Mohammed al-Durra

  • Share
  • Read Later


His face is on the whitewashed walls of the decrepit homes of Gaza's Bureij Refugee Camp. The stenciled portrait aims for the iconic heroism of the famous poster image of Che Guevara. But beneath the boyish flop of hair, Mohammed al-Durra's expression is quizzical, seemingly bemused by the crossfire of accusations over his fate that has been no less damaging than the barrage of bullets in which he died on Sept. 30. The 12-year-old Palestinian boy has become the totem of the Aqsa intifadeh that began Sept. 28, sparked by the visit of Israeli opposition leader Ariel Sharon to the place Jews call the Temple Mount. To Muslims it's a holy place too, the site of the Aqsa Mosque. "He's a symbol not only for Palestinians," says Mohammed's brother Iyad, 14. "He left his impact on the whole world. It was shaken by his death."

It was on the third day of the intifadeh that Mohammed's father, Jamal, had taken his son to shop for a used car. On their way home, father and son came within sight of the Netzarim junction where Palestinian rioters hurled stones and Molotov cocktails at Israeli soldiers posted to protect a nearby Jewish settlement. Suddenly, from orange groves at the roadside, Palestinian militiamen began to shoot at the Israelis, ratcheting the battle up from rocks to rubber bullets to live ammunition.

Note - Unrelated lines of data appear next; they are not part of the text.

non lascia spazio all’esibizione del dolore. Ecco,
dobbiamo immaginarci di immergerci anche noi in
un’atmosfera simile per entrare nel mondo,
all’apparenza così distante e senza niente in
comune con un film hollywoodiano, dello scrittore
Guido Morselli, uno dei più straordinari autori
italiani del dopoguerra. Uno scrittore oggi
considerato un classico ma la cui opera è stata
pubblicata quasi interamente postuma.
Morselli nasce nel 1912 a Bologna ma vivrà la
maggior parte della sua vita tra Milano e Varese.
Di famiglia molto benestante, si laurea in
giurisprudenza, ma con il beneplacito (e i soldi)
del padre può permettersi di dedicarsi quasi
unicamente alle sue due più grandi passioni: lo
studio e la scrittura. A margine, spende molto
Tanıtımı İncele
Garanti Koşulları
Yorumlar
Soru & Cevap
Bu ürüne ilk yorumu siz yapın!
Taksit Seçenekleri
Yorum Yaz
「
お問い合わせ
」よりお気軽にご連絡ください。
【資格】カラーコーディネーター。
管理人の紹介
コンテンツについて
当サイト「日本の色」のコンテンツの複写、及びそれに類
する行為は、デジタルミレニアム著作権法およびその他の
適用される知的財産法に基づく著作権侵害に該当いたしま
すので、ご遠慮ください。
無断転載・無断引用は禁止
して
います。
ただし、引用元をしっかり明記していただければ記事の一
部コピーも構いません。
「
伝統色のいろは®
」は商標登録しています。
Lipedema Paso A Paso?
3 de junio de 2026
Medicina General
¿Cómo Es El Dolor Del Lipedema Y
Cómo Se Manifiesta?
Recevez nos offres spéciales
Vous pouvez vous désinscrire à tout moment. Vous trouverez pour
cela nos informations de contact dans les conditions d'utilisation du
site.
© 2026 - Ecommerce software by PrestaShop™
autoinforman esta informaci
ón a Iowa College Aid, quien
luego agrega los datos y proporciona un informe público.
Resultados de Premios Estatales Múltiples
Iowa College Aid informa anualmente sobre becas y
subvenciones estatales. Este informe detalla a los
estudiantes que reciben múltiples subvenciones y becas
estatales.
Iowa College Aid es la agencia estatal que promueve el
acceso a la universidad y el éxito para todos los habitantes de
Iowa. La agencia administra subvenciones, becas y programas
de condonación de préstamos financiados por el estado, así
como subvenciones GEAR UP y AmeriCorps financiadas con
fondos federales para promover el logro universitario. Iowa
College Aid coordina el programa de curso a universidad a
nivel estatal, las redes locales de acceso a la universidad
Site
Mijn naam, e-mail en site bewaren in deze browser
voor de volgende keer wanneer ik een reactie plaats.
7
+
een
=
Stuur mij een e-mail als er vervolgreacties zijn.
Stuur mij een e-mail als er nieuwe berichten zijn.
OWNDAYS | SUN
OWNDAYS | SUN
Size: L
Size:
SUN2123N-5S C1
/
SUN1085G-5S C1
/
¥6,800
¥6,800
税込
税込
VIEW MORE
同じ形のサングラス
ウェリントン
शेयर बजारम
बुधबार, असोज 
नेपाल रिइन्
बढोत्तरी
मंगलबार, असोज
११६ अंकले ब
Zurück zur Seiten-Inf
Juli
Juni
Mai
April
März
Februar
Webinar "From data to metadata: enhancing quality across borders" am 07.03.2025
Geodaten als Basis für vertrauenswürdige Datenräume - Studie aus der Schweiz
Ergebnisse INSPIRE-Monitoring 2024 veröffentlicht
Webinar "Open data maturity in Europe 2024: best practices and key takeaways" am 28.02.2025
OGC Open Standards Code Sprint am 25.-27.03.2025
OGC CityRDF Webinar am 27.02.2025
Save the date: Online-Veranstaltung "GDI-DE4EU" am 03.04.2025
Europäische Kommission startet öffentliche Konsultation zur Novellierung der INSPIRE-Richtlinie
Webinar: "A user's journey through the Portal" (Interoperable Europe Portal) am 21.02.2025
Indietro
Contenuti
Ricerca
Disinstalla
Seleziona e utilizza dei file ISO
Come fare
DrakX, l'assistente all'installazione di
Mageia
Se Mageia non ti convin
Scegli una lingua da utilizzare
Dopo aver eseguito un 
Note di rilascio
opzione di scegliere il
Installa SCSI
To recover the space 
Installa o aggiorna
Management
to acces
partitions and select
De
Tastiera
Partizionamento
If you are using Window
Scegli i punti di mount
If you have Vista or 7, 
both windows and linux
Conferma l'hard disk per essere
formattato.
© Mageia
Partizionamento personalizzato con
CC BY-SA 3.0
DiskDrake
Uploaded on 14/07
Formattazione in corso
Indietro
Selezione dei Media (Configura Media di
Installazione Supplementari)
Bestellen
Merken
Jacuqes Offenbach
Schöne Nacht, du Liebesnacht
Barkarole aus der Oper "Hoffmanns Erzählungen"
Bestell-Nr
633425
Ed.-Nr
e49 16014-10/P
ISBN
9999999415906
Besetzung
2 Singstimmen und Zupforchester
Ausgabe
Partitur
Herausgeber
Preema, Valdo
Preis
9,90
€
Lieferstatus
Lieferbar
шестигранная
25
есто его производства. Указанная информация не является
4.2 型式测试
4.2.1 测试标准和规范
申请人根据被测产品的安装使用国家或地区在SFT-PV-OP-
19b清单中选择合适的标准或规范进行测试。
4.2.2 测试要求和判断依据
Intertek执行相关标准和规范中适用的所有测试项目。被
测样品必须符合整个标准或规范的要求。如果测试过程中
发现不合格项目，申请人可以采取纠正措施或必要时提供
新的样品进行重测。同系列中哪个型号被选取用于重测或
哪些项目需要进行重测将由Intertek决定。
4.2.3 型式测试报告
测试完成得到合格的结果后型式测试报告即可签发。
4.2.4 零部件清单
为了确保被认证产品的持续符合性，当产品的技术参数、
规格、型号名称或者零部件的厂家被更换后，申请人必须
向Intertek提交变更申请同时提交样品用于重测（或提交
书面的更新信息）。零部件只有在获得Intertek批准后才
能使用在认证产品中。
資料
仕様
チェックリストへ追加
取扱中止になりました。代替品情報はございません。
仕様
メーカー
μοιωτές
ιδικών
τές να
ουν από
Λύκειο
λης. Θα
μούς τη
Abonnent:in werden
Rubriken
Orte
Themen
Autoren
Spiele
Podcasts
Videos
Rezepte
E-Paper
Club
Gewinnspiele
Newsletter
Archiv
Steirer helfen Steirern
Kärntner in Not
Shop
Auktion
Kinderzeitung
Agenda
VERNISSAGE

When the shooting subsided, Jamal and his son hurried through the junction. Midway across, the shooting began again. Jamal and Mohammed hid pitifully behind a metal drum. In the moments before he died, Mohammed told his cringing father, "Don't worry, Daddy, the ambulance will come and rescue us." When an ambulance did come, its driver was shot dead. In any case, Mohammed al-Durra already lay quietly with a fatal wound to his abdomen.

It was the archetype of a drama played out fatally at Israeli checkpoints on the edges of nearly every Palestinian town since the intifadeh began, and Mohammed al-Durra could have been only a bit player in that drama had not a camera turned him into the tragic hero. A French news agency television crew happened to record Mohammed's final moments on footage that was soon appearing on TV screens around the world. For the Palestinians, it was a genuine horror and-for their political spinmeisters-a golden opportunity. Palestinian television broadcast the death scene repeatedly, accompanied by a song in which a voice symbolizing Mohammed calls on the Arab world for help. The symbolism spread: the Jordanian Tae Kwon Do Association named its annual championship for the dead boy. For the Israelis, it was a costly mistake, damning them in the eyes of the world and denting the confidence of a people already reeling from the disillusionment that followed the hope of the Camp David summit that began in July.

After denying, then accepting, then again denying responsibility for Mohammed's death, the Israeli army appeared to be trying to cover up its terribly public error. But the graffiti face of Mohammed on the walls of the Bureij camp will not fade that easily.